> **EXERCISE INSTRUCTIONS**:
Please format the records from the start through the line containing "ie zorganizować czas swojemu dziecku" as a Markdown table with the columns Row and Line, leaving out blank lines and pictures.

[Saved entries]
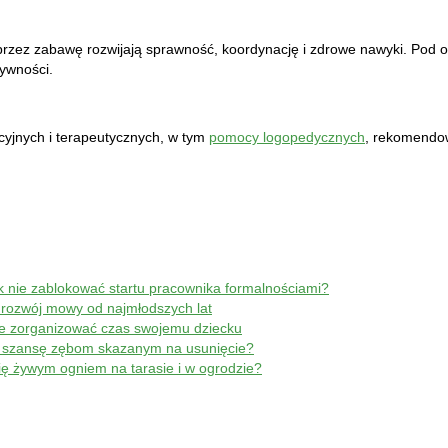
oprzez zabawę rozwijają sprawność, koordynację i zdrowe nawyki. Po
tywności.
yjnych i terapeutycznych, w tym
pomocy logopedycznych
, rekomendow
ak nie zablokować startu pracownika formalnościami?
 rozwój mowy od najmłodszych lat
ie zorganizować czas swojemu dziecku
je szansę zębom skazanym na usunięcie?
się żywym ogniem na tarasie i w ogrodzie?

> **EXERCISE RESPONSE**:
| Row | Line |
|---|---|
| 1 | oprzez zabawę rozwijają sprawność, koordynację i zdrowe nawyki. Po |
| 2 | tywności. |
| 3 | yjnych i terapeutycznych, w tym |
| 4 | pomocy logopedycznych |
| 5 | , rekomendow |
| 6 | ak nie zablokować startu pracownika formalnościami? |
| 7 |  rozwój mowy od najmłodszych lat |
| 8 | ie zorganizować czas swojemu dziecku |